= Required action =
From the first line to the last, give the records again exactly and skip the pictures.

(Saved entries)

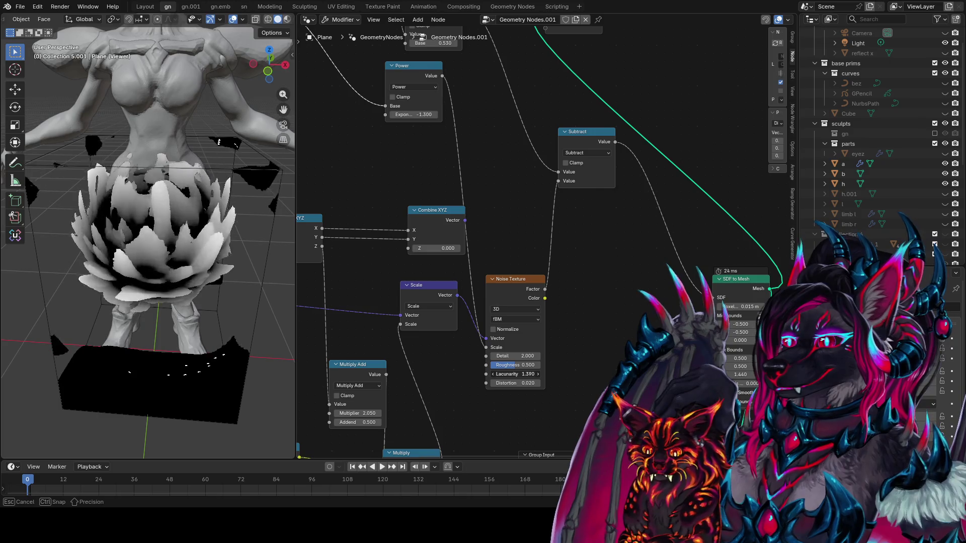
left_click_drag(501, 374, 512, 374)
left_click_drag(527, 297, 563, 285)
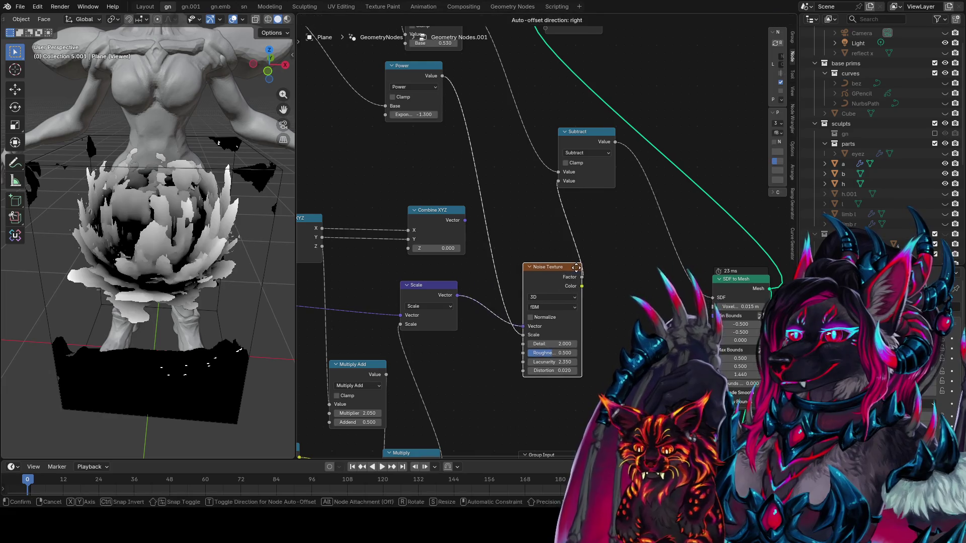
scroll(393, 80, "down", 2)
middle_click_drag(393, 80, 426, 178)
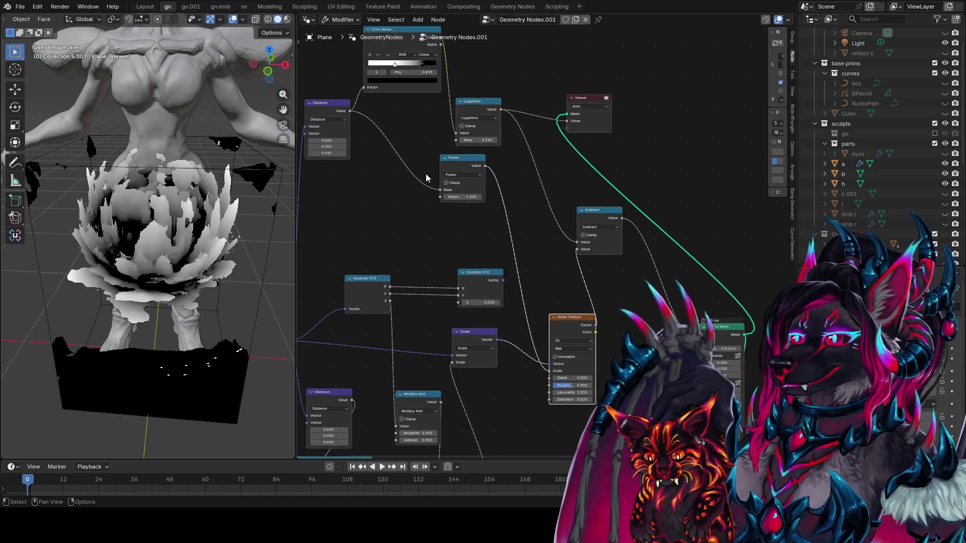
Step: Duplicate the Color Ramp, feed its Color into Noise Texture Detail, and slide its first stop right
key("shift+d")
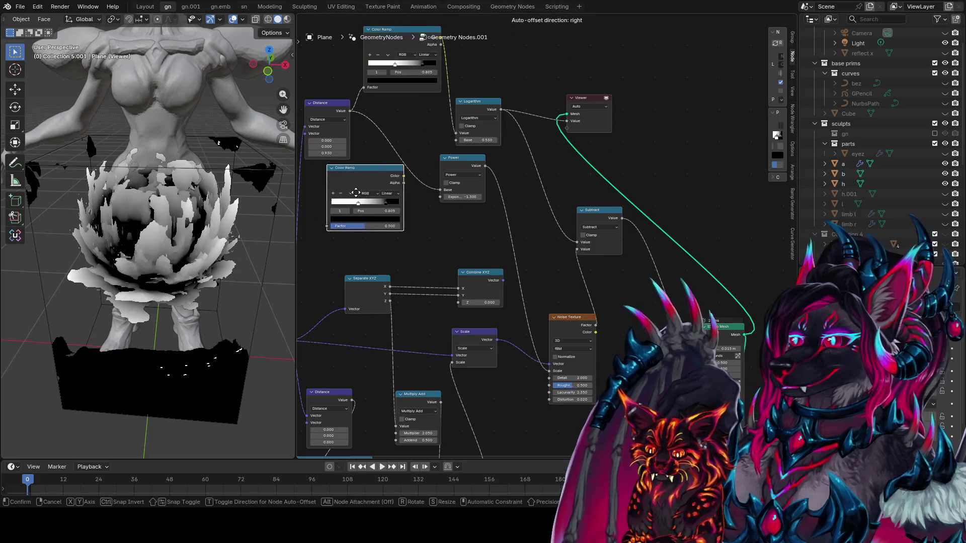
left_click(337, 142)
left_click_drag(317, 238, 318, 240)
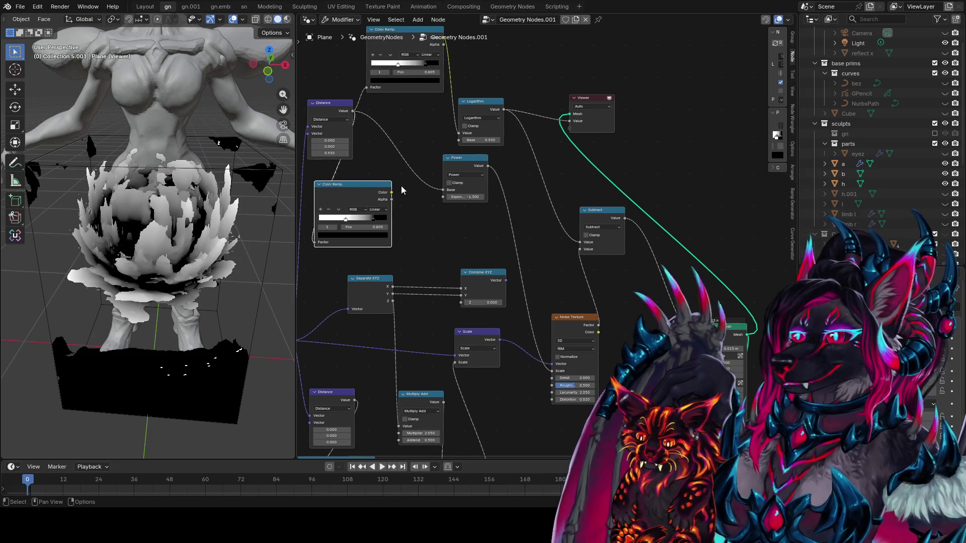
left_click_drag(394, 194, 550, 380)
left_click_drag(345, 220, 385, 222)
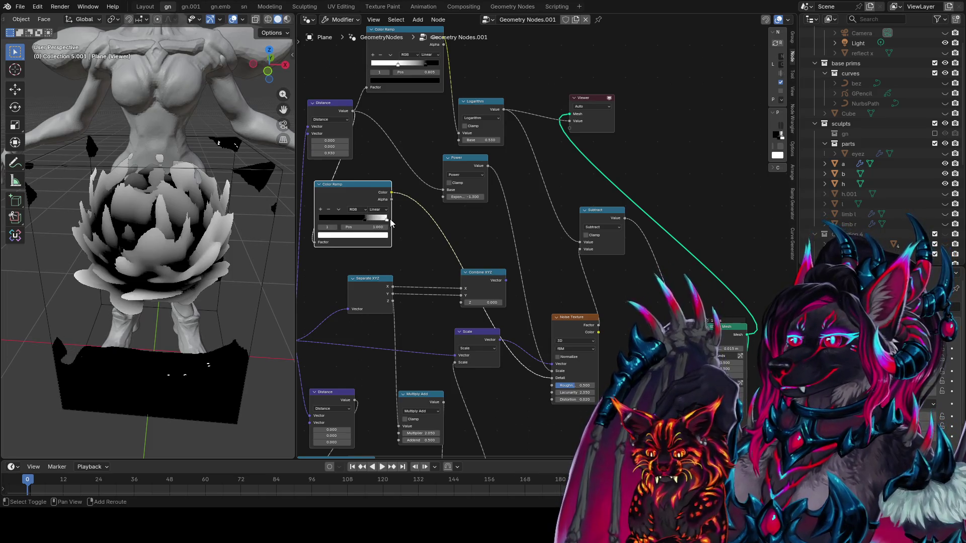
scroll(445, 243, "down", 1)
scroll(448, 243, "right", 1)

= Answer box =
left_click_drag(501, 374, 512, 374)
left_click_drag(527, 297, 563, 285)
scroll(393, 80, "down", 2)
middle_click_drag(393, 80, 426, 178)
Step: Duplicate the Color Ramp, feed its Color into Noise Texture Detail, and slide its first stop right
key("shift+d")
left_click(337, 142)
left_click_drag(317, 238, 318, 240)
left_click_drag(394, 194, 550, 380)
left_click_drag(345, 220, 385, 222)
scroll(445, 243, "down", 1)
scroll(448, 243, "right", 1)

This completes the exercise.